Plot’s not working? Dialog sounds like a machine translation of raccoon language? Keep writing. Editors sending you nothing but form rejections? Agents don’t bother to respond to your queries? Your critique group is full of jerks, including the guy who gets unsettling stains on your manuscripts? Keep writing.

For all that writing is a state of being, a way of looking at the world and a role that can come to define who you are, before anything else it is the activity of forming words and sentences until they become stories and novels. Without writing, there is no writing. So keep writing.

This even applies to personal problems. There were many times when a hideous day (or month, or year) at the job felt a little better when I could look myself in the eye (using a mirror, as opposed to a prehensile eyestalk) and tell myself that at least I made my word quota. There were times when my world felt like a swirling toilet and creating fiction was one of the things that helped me climb out of the pot. Keep writing.

The worst advice for a writer is this: If you’re having trouble, keep writing.

Yes, I know, the worst advice is exactly the same as the best advice. I never said this wasn’t tricky.
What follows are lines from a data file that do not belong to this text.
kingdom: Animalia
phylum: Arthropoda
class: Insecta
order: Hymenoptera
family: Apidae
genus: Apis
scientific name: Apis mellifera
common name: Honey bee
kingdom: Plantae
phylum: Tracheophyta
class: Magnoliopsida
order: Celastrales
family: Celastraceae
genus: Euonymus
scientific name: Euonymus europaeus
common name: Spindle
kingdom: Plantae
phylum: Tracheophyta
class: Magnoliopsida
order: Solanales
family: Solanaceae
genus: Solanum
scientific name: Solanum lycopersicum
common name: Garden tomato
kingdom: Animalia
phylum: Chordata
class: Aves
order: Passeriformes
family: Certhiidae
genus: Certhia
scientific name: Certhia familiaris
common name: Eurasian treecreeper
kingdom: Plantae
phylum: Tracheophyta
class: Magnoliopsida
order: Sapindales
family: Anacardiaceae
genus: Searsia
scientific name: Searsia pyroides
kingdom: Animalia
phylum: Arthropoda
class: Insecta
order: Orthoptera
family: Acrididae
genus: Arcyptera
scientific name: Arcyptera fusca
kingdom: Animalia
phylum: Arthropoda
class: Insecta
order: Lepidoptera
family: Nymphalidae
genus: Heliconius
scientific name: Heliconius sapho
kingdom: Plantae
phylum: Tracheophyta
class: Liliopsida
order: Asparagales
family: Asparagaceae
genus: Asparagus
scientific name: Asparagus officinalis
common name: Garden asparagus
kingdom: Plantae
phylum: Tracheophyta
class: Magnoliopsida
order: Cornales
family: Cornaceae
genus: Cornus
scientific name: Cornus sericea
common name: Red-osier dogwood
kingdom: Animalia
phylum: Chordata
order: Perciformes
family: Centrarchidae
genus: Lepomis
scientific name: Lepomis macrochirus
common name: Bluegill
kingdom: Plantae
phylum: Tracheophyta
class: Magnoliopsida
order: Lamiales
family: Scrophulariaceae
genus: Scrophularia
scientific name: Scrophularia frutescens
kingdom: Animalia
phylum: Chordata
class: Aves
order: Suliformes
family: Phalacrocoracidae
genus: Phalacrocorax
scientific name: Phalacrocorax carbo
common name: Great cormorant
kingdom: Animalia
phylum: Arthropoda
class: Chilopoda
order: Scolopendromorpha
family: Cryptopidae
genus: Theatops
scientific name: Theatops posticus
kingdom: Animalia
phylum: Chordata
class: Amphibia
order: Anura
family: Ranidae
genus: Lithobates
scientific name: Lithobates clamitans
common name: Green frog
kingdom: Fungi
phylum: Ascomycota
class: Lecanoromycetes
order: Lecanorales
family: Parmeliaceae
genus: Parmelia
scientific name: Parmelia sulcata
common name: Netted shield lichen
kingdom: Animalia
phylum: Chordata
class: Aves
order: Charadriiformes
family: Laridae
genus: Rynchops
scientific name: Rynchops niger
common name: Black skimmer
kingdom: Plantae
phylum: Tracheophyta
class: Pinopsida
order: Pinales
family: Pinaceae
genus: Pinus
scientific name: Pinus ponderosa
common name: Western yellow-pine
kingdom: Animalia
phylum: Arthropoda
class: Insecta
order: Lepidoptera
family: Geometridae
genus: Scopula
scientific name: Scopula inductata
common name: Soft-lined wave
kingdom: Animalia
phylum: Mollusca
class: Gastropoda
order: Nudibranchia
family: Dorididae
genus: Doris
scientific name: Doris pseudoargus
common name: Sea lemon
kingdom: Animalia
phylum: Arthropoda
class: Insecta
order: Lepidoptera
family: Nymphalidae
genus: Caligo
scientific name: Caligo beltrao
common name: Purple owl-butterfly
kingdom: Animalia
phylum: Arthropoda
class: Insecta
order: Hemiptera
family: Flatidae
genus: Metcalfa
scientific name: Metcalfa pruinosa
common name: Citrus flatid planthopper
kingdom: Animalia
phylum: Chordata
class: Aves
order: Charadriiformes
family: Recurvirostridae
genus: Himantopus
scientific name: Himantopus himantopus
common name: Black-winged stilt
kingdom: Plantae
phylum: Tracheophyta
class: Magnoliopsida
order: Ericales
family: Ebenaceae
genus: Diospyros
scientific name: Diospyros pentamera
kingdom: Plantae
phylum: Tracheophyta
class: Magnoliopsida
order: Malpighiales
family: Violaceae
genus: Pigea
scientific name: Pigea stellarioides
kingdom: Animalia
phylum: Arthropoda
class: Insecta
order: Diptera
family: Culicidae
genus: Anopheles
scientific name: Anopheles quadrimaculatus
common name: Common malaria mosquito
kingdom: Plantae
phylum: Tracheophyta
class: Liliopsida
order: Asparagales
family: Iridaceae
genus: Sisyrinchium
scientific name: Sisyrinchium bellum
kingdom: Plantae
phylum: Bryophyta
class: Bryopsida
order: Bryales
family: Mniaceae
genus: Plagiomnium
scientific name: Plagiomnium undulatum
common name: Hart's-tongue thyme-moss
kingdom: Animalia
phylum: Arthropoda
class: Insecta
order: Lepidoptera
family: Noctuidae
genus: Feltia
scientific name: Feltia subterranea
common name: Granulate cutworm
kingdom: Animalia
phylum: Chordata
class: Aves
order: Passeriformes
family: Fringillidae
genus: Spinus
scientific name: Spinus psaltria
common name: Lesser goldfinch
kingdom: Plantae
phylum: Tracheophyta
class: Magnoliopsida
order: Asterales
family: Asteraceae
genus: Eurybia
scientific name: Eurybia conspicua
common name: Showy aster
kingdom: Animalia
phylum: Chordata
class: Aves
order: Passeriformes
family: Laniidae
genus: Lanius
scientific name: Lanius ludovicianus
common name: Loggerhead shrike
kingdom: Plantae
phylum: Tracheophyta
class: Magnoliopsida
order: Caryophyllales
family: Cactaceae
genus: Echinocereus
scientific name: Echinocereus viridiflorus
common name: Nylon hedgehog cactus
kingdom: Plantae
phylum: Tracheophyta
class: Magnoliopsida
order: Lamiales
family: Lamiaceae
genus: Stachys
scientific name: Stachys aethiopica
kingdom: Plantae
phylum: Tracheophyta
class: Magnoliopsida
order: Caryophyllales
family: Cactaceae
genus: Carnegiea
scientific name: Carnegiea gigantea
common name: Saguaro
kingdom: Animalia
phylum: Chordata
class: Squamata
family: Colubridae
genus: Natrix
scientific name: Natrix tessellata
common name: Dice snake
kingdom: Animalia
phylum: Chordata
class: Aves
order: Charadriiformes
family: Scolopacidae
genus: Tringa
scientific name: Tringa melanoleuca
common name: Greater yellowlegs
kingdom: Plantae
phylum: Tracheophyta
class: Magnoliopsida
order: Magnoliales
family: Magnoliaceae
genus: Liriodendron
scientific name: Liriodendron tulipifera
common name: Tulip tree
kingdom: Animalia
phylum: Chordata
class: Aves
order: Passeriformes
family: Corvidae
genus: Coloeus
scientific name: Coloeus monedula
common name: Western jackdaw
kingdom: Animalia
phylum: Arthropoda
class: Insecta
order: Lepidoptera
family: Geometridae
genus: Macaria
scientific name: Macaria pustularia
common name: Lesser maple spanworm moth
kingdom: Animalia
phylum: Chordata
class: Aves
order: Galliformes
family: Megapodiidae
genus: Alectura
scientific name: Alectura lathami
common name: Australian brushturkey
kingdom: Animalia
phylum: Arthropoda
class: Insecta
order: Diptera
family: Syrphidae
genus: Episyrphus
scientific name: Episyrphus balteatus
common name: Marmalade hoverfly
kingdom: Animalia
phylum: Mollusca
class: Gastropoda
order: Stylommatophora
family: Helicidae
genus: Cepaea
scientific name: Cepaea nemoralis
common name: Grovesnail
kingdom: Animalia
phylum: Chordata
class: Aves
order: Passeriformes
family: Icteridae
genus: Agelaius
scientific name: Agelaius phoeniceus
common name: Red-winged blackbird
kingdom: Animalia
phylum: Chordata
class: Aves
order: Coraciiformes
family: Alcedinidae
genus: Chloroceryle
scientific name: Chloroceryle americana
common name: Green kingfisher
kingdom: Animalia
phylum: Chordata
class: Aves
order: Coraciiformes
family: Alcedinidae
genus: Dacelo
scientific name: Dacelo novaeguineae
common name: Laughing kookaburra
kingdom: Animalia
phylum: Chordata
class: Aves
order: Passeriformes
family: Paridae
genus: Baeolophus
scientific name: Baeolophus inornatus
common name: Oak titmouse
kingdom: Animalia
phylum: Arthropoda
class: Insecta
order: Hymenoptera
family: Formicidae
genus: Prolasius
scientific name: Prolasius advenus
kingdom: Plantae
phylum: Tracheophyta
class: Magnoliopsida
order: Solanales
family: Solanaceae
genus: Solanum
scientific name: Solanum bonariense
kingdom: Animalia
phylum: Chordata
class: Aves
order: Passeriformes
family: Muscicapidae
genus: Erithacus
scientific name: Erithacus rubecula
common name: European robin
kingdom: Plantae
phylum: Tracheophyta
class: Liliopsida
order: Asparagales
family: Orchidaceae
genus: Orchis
Writing makes some people unhappy. Miserable, even. The joy they get from making stories and any resulting success is outweighed by all the rejection, poor sales, and lack of critical or popular appreciation that is too often our lot.

For many writers, it’s the actual work they’re producing that makes them unhappy. With rare exception, good writing is achieved only through bad writing, be it the proverbial million bad words that precede the first good ones, or (as in my case) the bad words that occur in the middle of the good ones. Is the solution to keep writing? Maybe. But if writing is making you and your friends and loved ones unhappy, then, Jesus, why the hell are you doing it?

You can stop. You can stop for good, or you can stop for awhile. No writing will occur while you’re stopped, and you probably won’t get better while you’re stopped (although it’s been known to happen), but you can stop.

It’s every person’s right to aim for happiness, and if writing is getting in the way of your pursuit, it’s perfectly okay to seriously consider stopping. There are plenty of other worthwhile things to do with a life. Find something else that doesn’t make you miserable and pursue that with all your heart.